▶ [Problem 1]: From the GameStop earnings article, list the four improvements Furlong says the company now has after making up for years of underinvestment.
▶ [Problem 2]: Turn the paragraph of the GameStop earnings article that starts "Of the three, collectibles" into a short bulleted list that keeps its main facts.
▶ [Problem 3]:
Decide whether each statement agrees with the GameStop earnings article. Answer yes or no, and quote the words of the article that settle it.
(a) GameStop's second quarter sales were higher than in Q2 2021.
(b) The earnings call took less than nine minutes.
(c) GameStop once bought the ThinkGeek brand.

▶ [Supplied text]:
⟨
GameStop is continuing its unusual, no-nonsense approach to earnings season.
The Texas-based specialty retailer known for its namesake video game business reported that its second quarter sales dipped around 4% to $1.136 billion this year, down from $1.183 billion in Q2 2021. As it’s done in recent quarters under the leadership of CEO Matt Furlong and Chairman Ryan Cohen, the company issued a bare-bones press release devoid of the typical PR fluff known to accompany such things.
On a lean, shockingly-short earnings call that lasted less than nine minutes, Furlong provided a high-level update on the business while acknowledging the work that’s been done to strengthen the company’s operations.
“When our board began turning over early last year, GameStop was saddled with significant debt, decaying systems, limited employee depth, and a host of other issues,” Furlong said. “This is why we spent the second half of 2021 and the first half of 2022 making up for years of underinvestment in modernizing the business. The upshot is that we now have a more diversified product catalog, strengthened fulfillment network, improved tech stack and e-commerce presence, and a fortified corporate infrastructure.”
GameStop divides its current business into three primary sectors: Hardware and Accessories, Software, and Collectibles.
Of the three, collectibles is showing growth with Q2 sales growing to $223.2 million versus $177.2 million during the same period last year. Furlong says that the company is looking to grow its collectibles business in the long term as it seeks to further diversify beyond video games and into new initiatives like NFTs and Web3 projects.
If this sounds familiar, it’s likely due to GameStop’s previous efforts in the collectibles space. The company previously purchased the ThinkGeek brand and experimented with an increased collectibles mix — which even included comic books and graphic novels at one point — a few years back.
⟩
▶ [Information provided]:
⟨
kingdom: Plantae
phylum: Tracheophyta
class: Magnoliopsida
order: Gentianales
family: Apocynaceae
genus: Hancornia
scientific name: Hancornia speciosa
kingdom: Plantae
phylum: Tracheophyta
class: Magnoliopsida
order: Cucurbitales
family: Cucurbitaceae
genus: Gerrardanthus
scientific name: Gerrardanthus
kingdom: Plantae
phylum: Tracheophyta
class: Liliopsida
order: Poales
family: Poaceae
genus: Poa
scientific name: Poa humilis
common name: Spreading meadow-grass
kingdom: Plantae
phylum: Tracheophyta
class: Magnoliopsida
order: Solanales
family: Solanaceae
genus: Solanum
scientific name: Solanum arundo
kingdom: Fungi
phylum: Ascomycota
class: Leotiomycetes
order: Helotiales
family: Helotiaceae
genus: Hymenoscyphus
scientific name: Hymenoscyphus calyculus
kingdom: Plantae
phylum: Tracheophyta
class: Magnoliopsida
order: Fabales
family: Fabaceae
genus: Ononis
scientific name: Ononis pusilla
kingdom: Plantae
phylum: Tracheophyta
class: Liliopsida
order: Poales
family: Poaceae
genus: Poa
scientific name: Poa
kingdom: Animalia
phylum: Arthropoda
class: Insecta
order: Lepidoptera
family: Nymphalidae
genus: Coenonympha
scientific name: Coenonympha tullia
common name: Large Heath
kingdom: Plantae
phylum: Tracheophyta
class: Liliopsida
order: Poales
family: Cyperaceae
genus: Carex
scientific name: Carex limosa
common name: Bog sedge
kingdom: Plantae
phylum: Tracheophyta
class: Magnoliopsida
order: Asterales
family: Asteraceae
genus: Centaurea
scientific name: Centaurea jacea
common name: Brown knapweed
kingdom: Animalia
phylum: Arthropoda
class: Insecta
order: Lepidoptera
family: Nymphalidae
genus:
⟩
▶ [Your response 1]:
- A more diversified product catalog
- A strengthened fulfillment network
- An improved tech stack and e-commerce presence
- A fortified corporate infrastructure

▶ [Your response 2]:
- Collectibles is the one sector of the three that is growing.
- Q2 collectibles sales rose to $223.2 million, from $177.2 million in the same period last year.
- Furlong says GameStop wants to grow collectibles over the long term.
- The aim is to diversify further beyond video games, into new initiatives like NFTs and Web3 projects.

▶ [Your response 3]:
(a) No. "second quarter sales dipped around 4% to $1.136 billion this year, down from $1.183 billion in Q2 2021"
(b) Yes. "lasted less than nine minutes"
(c) Yes. "The company previously purchased the ThinkGeek brand"